Then, the Women’s Tennis Association (WTA) paid attention to the Chinese market. A contract was made to hold the WTA final event at the new venue in Shenzhen for 10 years from 2019. China offered a total of $14 million in prize money each year.

But the situation turned as Chinese tennis star Peng Shuai wrote a post on Chinese social media site Weibo. Her whereabouts were unclear after she accused former Vice Premier Zhang Gaoli of sexual assault in her post. WTA President Steve Simon also stepped forward. Without an independent investigation into the case, the tour operation in China would be suspended, he warned. The WTA could not condone the case as it prioritizes sportsmanship and women’s rights.
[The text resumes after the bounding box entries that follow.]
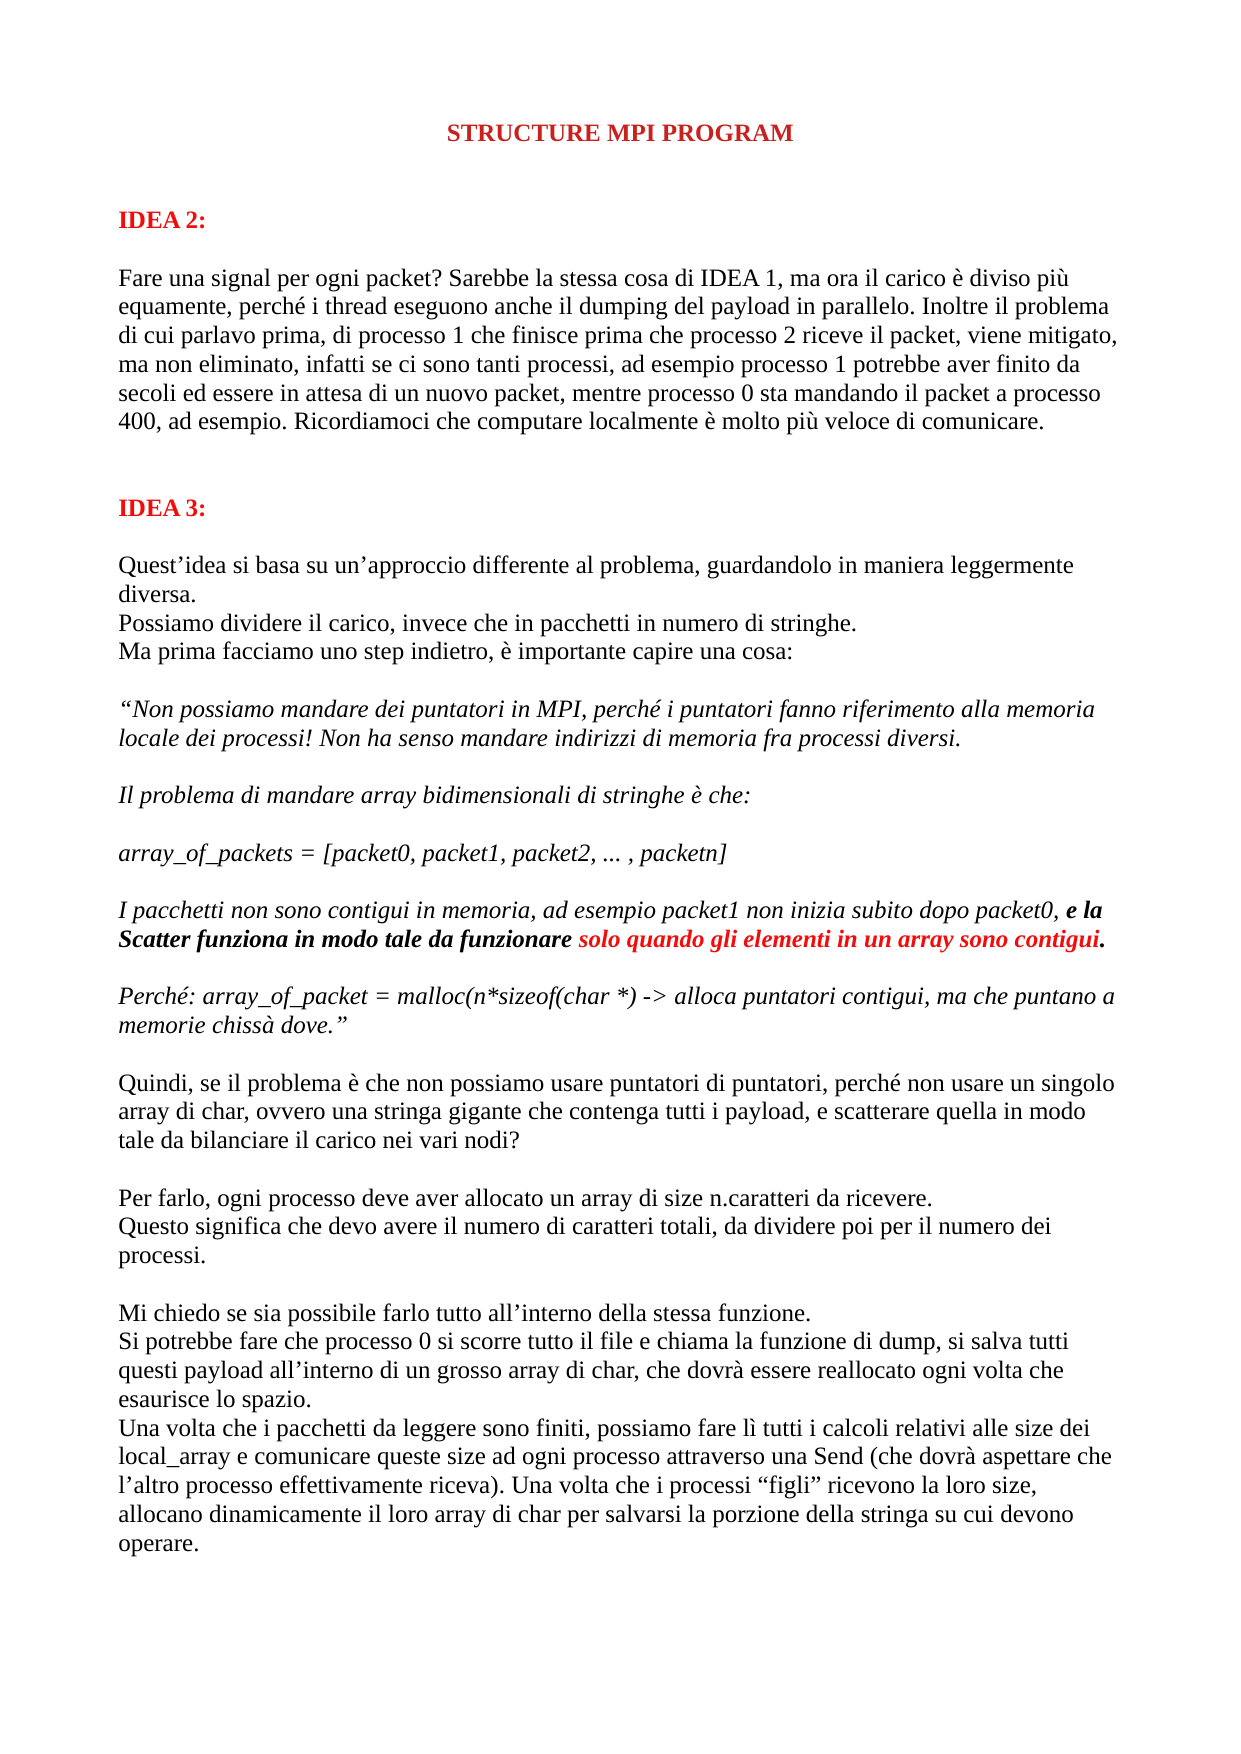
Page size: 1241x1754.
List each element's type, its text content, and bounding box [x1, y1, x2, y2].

text array_of_packets = [packet0, packet1, packet2, ... , packetn] [118, 838, 1122, 866]
text IDEA 3: [118, 493, 1122, 521]
text “Non possiamo mandare dei puntatori in MPI, perché i puntatori fanno riferimento alla memoria locale dei processi! Non ha senso mandare indirizzi di memoria fra processi diversi. [118, 694, 1122, 751]
text Questo significa che devo avere il numero di caratteri totali, da dividere poi per il numero dei processi. [118, 1211, 1122, 1269]
text Una volta che i pacchetti da leggere sono finiti, possiamo fare lì tutti i calcoli relativi alle size dei local_array e comunicare queste size ad ogni processo attraverso una Send (che dovrà aspettare che l’altro processo effettivamente riceva). Una volta che i processi “figli” ricevono la loro size, allocano dinamicamente il loro array di char per salvarsi la porzione della stringa su cui devono operare. [118, 1413, 1122, 1556]
text Possiamo dividere il carico, invece che in pacchetti in numero di stringhe. [118, 608, 1122, 636]
text Quest’idea si basa su un’approccio differente al problema, guardandolo in maniera leggermente diversa. [118, 550, 1122, 608]
text Mi chiedo se sia possibile farlo tutto all’interno della stessa funzione. [118, 1298, 1122, 1326]
text Quindi, se il problema è che non possiamo usare puntatori di puntatori, perché non usare un singolo array di char, ovvero una stringa gigante che contenga tutti i payload, e scatterare quella in modo tale da bilanciare il carico nei vari nodi? [118, 1068, 1122, 1154]
text Il problema di mandare array bidimensionali di stringhe è che: [118, 780, 1122, 809]
text Per farlo, ogni processo deve aver allocato un array di size n.caratteri da ricevere. [118, 1183, 1122, 1211]
text I pacchetti non sono contigui in memoria, ad esempio packet1 non inizia subito dopo packet0, e la Scatter funziona in modo tale da funzionare solo quando gli elementi in un array sono contigui. [118, 895, 1122, 953]
text IDEA 2: [118, 205, 1122, 234]
text Fare una signal per ogni packet? Sarebbe la stessa cosa di IDEA 1, ma ora il carico è diviso più equamente, perché i thread eseguono anche il dumping del payload in parallelo. Inoltre il problema di cui parlavo prima, di processo 1 che finisce prima che processo 2 riceve il packet, viene mitigato, ma non eliminato, infatti se ci sono tanti processi, ad esempio processo 1 potrebbe aver finito da secoli ed essere in attesa di un nuovo packet, mentre processo 0 sta mandando il packet a processo 400, ad esempio. Ricordiamoci che computare localmente è molto più veloce di comunicare. [118, 263, 1122, 435]
text Perché: array_of_packet = malloc(n*sizeof(char *) -> alloca puntatori contigui, ma che puntano a memorie chissà dove.” [118, 981, 1122, 1039]
text Si potrebbe fare che processo 0 si scorre tutto il file e chiama la funzione di dump, si salva tutti questi payload all’interno di un grosso array di char, che dovrà essere reallocato ogni volta che esaurisce lo spazio. [118, 1326, 1122, 1413]
text Ma prima facciamo uno step indietro, è importante capire una cosa: [118, 636, 1122, 665]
A similar incident happened in the NBA. After Houston Rockets, where Chinese basketball star Yaoming was playing, had an exhibition game in China in 2004, the NBA became hugely popular in China. But after then-Rockets general manager Daryl Morey wrote a tweet supporting Hong Kong’s democratization protests two years ago, everything fell apart.

Rockets games were no longer shown on Chinese televisions, and Chinese companies cut their sponsorship. In the end, the NBA issued an apology, and then criticism poured in from American politicians that it surrendered to China, an oppressor of freedom of speech.
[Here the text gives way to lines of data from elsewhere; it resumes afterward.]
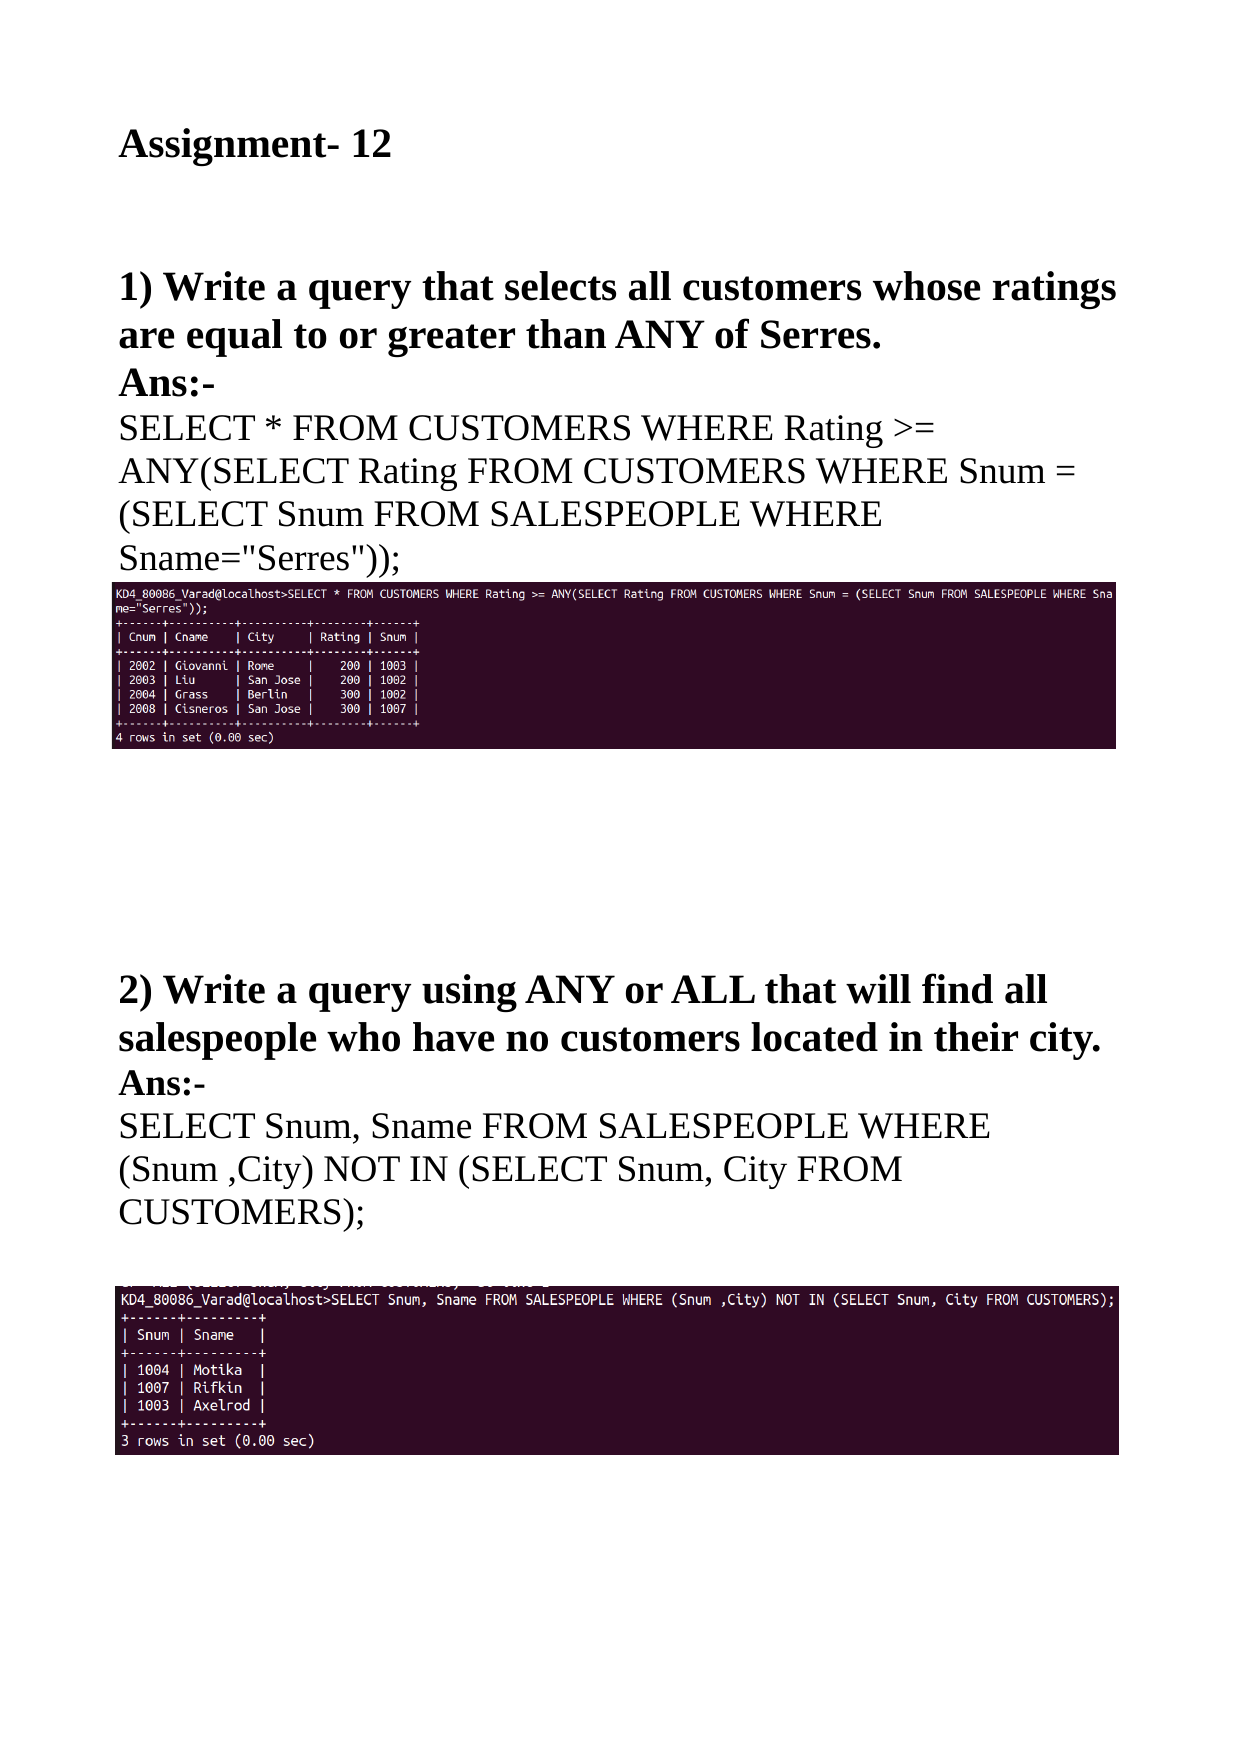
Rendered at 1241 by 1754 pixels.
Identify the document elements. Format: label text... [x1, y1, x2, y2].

picture [111, 582, 1116, 749]
picture [115, 1286, 1119, 1455]
text Assignment- 12 1) Write a query that selects all customers whose ratings are equal to or greater than ANY of Serres. Ans:- SELECT * FROM CUSTOMERS WHERE Rating >= ANY(SELECT Rating FROM CUSTOMERS WHERE Snum = (SELECT Snum FROM SALESPEOPLE WHERE Sname="Serres")); 2) Write a query using ANY or ALL that will find all salespeople who have no customers located in their city. [118, 118, 1122, 1060]
text Ans:- SELECT Snum, Sname FROM SALESPEOPLE WHERE (Snum ,City) NOT IN (SELECT Snum, City FROM CUSTOMERS); [118, 1060, 1122, 1627]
Last week, the New York Times published a column titled, “Do Sports Still Need China?” Once it seemed like an El Dorado, but global sports should make a choice as totalitarian threats grow in China. The International Olympic Committee (IOC) is also in the same position as it barely responds to the human rights issue in China. The Times warned, “China is a big market, but the rest of the world is still bigger. And if people have to choose, they’re not going to choose China.”

How should international sports respond to China? We are paying more attention to the outcome of the choice that women’s tennis has made.